• STUDY TEXT
=== Section Start ===

The upsurges of the April Days may have been precipitous in the capital, but all over the country the tide of progress and change was still very strong. Across the immensity of Russian territory, the boisterousness and experiment thrown up by February went on, developing into particular shapes, channelling into more serious, formal investigations of liberation. In the nations and minorities unrest stirred, and moves for autonomy.
The predominantly Buddhist Buryat region of Siberia had seen waves of Russian immigration since the Trans-Siberian Railway reached its main city of Irkutsk in 1898. More than once in subsequent years it had been rocked by Buryat revolts against discriminatory laws, and it had faced chauvinist cultural and political threats from the Russian regime. In 1905 a Buryat congress had called for rights to self-government and linguistic–cultural freedom: it had been suppressed. Now, with the new wave of freedoms, came a new Congress in Irkutsk – which voted in favour of independence.

=== Section End ===

• DATA SHOWN
=== Section Start ===

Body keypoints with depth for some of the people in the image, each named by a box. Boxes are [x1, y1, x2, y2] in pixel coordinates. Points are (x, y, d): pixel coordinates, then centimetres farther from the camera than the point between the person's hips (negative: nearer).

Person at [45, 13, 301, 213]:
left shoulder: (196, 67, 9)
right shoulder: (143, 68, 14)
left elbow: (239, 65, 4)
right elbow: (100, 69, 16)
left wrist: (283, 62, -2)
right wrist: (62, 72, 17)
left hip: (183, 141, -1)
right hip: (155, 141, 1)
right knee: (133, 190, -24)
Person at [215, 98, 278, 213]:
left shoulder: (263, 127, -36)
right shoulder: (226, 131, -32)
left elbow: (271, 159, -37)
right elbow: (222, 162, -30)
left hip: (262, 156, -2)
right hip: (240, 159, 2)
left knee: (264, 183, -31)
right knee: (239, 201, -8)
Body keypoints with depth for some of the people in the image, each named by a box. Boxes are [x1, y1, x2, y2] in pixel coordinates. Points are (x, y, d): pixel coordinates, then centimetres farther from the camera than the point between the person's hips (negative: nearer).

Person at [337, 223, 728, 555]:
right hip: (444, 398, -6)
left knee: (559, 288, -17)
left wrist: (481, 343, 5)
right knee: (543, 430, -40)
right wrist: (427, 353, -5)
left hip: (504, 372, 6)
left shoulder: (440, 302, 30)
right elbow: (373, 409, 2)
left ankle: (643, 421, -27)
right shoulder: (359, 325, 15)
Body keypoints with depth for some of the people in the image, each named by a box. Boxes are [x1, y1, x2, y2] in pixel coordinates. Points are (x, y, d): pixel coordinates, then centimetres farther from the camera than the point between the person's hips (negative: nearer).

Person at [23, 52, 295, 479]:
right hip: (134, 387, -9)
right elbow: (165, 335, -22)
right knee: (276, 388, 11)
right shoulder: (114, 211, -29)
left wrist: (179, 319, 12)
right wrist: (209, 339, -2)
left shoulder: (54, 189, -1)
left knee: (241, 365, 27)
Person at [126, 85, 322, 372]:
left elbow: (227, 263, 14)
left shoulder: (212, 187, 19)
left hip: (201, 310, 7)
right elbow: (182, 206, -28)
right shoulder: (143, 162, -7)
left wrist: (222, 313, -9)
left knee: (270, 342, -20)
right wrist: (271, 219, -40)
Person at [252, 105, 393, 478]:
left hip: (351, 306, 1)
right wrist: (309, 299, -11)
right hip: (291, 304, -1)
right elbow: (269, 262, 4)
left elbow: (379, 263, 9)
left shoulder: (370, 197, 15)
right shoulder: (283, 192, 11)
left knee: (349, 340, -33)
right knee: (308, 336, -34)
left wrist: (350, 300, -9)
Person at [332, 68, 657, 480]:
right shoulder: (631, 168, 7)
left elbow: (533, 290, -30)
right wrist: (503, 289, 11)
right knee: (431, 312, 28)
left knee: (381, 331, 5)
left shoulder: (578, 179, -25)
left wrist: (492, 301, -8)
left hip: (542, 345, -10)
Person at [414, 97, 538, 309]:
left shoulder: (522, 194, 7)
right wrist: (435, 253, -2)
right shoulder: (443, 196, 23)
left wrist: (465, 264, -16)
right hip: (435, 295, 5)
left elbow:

=== Section End ===

Summarize the passage above on Russia after the April Days in exactly two sentences.

• REPLY TO THE EXERCISE
Although the upsurges of the April Days were precipitous in the capital, progress and change remained strong across Russia, and unrest and moves for autonomy stirred among its nations and minorities. In the predominantly Buddhist Buryat region of Siberia, which had seen Russian immigration, revolts against discriminatory laws, and the suppression of a 1905 congress calling for self-government, a new Congress in Irkutsk voted in favour of independence amid the new wave of freedoms.